El desconcierto hizo presa en el grupo, algunos
intentaron huir, otros se quedaron petrificados en el sitio,
incapaces de reaccionar ante lo que estaba sucediendo. La niebla, que
hasta el momento estaba encerrada dentro de los círculos, se
extendió por todas partes y de ella surgieron garras y tentáculos
plagados de afiladas púas que agarraron, desgarraron y atravesaron
cuanto encontraban en su camino.
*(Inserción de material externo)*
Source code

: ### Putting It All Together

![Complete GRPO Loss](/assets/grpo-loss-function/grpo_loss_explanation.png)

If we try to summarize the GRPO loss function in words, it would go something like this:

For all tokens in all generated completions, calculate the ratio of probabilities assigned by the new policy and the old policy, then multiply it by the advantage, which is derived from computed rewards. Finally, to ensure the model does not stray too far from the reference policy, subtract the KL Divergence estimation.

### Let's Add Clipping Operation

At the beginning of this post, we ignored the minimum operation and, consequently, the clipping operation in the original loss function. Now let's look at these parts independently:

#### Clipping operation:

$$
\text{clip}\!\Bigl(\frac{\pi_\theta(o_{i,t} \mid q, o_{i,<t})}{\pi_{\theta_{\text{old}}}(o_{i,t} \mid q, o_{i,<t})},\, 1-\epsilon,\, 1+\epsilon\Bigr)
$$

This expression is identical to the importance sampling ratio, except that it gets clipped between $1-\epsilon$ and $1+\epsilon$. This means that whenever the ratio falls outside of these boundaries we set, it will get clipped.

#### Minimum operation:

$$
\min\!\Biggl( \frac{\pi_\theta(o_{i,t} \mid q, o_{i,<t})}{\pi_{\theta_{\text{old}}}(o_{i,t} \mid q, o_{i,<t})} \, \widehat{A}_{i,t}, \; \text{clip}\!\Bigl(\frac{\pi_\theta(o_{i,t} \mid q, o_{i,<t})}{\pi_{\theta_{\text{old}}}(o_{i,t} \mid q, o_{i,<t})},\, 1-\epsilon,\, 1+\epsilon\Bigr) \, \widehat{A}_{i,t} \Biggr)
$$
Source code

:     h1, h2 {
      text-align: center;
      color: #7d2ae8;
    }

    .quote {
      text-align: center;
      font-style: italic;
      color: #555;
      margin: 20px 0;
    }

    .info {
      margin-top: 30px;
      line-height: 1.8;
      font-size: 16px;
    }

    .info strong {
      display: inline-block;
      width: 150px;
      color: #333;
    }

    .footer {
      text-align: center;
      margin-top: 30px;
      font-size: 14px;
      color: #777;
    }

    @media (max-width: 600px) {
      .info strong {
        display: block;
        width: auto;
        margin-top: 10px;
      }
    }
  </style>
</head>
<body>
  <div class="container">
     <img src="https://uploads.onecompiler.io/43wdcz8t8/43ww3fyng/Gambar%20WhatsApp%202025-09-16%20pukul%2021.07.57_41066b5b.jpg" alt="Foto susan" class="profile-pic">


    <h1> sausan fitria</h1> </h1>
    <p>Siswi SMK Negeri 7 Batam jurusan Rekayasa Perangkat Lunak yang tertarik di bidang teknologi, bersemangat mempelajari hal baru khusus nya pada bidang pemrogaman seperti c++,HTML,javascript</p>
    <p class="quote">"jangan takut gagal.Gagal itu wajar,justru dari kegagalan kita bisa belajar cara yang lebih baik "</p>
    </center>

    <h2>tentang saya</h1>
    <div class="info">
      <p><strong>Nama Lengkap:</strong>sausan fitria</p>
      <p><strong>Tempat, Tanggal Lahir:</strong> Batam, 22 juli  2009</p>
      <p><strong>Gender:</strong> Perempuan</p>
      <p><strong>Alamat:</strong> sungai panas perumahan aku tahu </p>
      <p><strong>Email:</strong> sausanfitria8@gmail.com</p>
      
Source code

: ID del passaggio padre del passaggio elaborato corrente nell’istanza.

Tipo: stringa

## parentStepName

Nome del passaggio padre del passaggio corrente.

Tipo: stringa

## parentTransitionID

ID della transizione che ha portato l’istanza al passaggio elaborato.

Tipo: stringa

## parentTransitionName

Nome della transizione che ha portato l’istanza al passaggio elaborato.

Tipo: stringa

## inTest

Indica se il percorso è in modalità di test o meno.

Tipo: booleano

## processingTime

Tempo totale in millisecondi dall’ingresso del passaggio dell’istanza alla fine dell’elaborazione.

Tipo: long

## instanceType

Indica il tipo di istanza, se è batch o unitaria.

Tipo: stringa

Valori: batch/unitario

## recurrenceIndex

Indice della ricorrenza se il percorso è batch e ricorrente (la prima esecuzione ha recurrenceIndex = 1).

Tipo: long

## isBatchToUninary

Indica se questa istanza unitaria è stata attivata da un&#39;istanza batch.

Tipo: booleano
La sangre salpicaba las paredes, los
miembros mutilados volaban y los gritos se multiplicaban en una
vorágine de horror y destrucción. Cuando todo hubo pasado, la
niebla se disipó y solo quedaron el ente surgido de ella y uno de
los discípulos. Krynopt se acercó al pedestal donde estaba su
ofrenda de corazones, tomó uno de ellos y se lo arrojó al hombre
que le contemplaba.
-¿Es ésto lo que deseabas, mortal? -preguntó.
-Así es -contestó con una sonrisa demente dibujada en
su rostro. -Siempre quise probar uno humano.